If $A$ is a real square matrix with all row sums equal to 1 and $A$ commutes with its transpose then show that column sums of $A$ is also equal to 1
I tried to solve using the fact that $A1=1$ where $1$ is the column vector of proper size with all it's entries 1 and using the hypothesis. But couldn't proceed. Please help me.
Thanks in advance.
It becomes convenient to introduce complex numbers here.
$A^T A = AA^T = AA^* = A^*A$
so $A$ commutes with its conjugate transpose given by $A^* = A^T$, which means $A$ is normal and thus unitarily diagonalizable. So, selecting unitary matrix $U$, this implies
$U^{-1} A U =U^* A U = D$
or equivalently
$U^* A = DU^*$
your problem about row sums being equal to one implies an eigenvector equation, i.e. $A\mathbf 1 = \mathbf 1$. Your problem then wants you to confirm that $\mathbf 1^T A = \mathbf 1^T$. But this is implied by the above unitary diagonalization.
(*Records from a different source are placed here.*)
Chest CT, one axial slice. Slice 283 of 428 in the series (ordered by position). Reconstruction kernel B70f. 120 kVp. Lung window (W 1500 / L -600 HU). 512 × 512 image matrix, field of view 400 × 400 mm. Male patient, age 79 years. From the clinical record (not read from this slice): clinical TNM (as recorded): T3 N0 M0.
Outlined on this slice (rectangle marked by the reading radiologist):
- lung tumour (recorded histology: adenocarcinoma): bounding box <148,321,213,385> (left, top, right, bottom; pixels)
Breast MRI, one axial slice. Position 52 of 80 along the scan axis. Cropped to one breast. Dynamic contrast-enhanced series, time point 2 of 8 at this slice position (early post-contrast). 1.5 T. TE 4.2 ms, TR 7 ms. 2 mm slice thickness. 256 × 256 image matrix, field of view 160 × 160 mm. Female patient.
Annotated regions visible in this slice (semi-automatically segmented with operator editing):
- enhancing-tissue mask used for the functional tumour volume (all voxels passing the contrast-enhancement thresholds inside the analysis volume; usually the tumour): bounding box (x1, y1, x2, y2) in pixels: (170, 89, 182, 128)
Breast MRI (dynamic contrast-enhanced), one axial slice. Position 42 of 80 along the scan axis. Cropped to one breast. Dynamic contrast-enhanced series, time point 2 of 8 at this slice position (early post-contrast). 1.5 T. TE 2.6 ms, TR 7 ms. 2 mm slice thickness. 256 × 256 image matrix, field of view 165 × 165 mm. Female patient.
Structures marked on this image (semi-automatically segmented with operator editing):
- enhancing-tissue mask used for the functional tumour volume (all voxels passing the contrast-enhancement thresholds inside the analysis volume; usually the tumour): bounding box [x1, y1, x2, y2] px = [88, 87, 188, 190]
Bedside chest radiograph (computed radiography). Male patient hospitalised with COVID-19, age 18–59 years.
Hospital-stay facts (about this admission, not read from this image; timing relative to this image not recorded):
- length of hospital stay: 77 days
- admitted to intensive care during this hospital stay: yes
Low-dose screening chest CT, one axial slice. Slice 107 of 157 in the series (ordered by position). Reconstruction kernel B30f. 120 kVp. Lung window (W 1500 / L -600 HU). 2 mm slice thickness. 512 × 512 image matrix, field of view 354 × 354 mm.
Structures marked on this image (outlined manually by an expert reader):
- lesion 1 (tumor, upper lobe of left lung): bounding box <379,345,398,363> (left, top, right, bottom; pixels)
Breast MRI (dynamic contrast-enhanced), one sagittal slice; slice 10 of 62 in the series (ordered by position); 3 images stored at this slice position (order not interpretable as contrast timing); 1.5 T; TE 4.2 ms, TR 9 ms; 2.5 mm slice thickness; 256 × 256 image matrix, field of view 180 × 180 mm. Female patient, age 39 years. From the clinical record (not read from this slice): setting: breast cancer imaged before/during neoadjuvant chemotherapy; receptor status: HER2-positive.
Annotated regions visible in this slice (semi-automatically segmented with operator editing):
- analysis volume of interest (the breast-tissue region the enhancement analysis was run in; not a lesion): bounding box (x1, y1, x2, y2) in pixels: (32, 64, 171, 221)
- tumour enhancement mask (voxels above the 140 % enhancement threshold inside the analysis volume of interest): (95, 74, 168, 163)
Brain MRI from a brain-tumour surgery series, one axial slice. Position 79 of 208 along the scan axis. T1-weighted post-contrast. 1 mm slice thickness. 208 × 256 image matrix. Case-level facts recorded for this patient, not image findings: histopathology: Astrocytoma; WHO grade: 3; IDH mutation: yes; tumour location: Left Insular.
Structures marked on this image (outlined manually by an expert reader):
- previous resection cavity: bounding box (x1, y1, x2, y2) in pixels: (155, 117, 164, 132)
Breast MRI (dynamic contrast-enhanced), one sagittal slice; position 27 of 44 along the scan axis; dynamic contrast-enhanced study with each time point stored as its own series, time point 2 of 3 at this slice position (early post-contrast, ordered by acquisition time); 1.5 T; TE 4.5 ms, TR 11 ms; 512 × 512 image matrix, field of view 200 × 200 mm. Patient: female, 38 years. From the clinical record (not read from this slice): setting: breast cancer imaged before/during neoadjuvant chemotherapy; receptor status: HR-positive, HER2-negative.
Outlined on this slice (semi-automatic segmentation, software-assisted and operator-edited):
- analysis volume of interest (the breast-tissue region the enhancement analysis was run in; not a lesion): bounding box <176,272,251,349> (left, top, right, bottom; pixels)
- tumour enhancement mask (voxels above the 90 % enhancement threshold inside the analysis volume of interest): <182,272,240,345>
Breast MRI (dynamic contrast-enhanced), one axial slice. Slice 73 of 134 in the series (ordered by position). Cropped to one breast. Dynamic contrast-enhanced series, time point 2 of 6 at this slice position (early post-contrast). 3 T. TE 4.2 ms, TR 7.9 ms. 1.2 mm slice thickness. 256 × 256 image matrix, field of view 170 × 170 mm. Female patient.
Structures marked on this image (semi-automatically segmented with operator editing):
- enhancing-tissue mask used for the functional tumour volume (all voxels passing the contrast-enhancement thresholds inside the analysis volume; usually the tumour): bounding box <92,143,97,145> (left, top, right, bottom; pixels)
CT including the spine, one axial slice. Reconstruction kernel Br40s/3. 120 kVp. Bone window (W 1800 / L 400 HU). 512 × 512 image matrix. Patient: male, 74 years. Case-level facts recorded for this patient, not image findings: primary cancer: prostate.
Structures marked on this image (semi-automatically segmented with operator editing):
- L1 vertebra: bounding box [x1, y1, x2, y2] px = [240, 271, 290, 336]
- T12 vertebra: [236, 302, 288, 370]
You may select (/assume WLOG) that $\mathbf u_1 = \mathbf 1$. I.e. the diagonal matrix $D$ is given by
$D = \pmatrix{1 & \mathbf 0^*\\\mathbf0& D_0}$
putting this all together
$\pmatrix{\lambda_1 \mathbf u_1^* \\*} = \pmatrix{ \mathbf 1^T \\*} = \pmatrix{1 & \mathbf 0^*\\\mathbf0& D_0}U^* = DU^* = U^* A$
thus
$\lambda_1 \mathbf u_1^* = 1 \cdot \mathbf 1^T = \mathbf 1^T = \mathbf 1^T A$
i.e. $\mathbf 1$ is a left eigenvector for $A$
Since $A^TA = AA^T$ and $AJ = J$ then \begin{align} A(A^TJ)= A^T(AJ) = A^TJ \end{align} i.e. $A^TJ$ is an eigenvector of $A$ with eigenvalue $1$. This also means $A^TJ-J$ is an eigenvector of $A$ with eigenvalue $1$ or equivalently, \begin{align} A^TJ-J \in E(1)= \text{Nul}(A-I) = \text{Row}(A-I)^\perp \end{align}
But, we also know that $A^TJ-J \in \text{Row}(A-I)=\text{Col}(A^T-I)$. Hence it follows $A^TJ-J=0$ which is the desired conclusion.
I got the answer.
Let $x=A^T1-1$. We can show that $x=0$ by showing that $x^Tx=0$. Use $A1=1$ and $AA^T=A^TA$.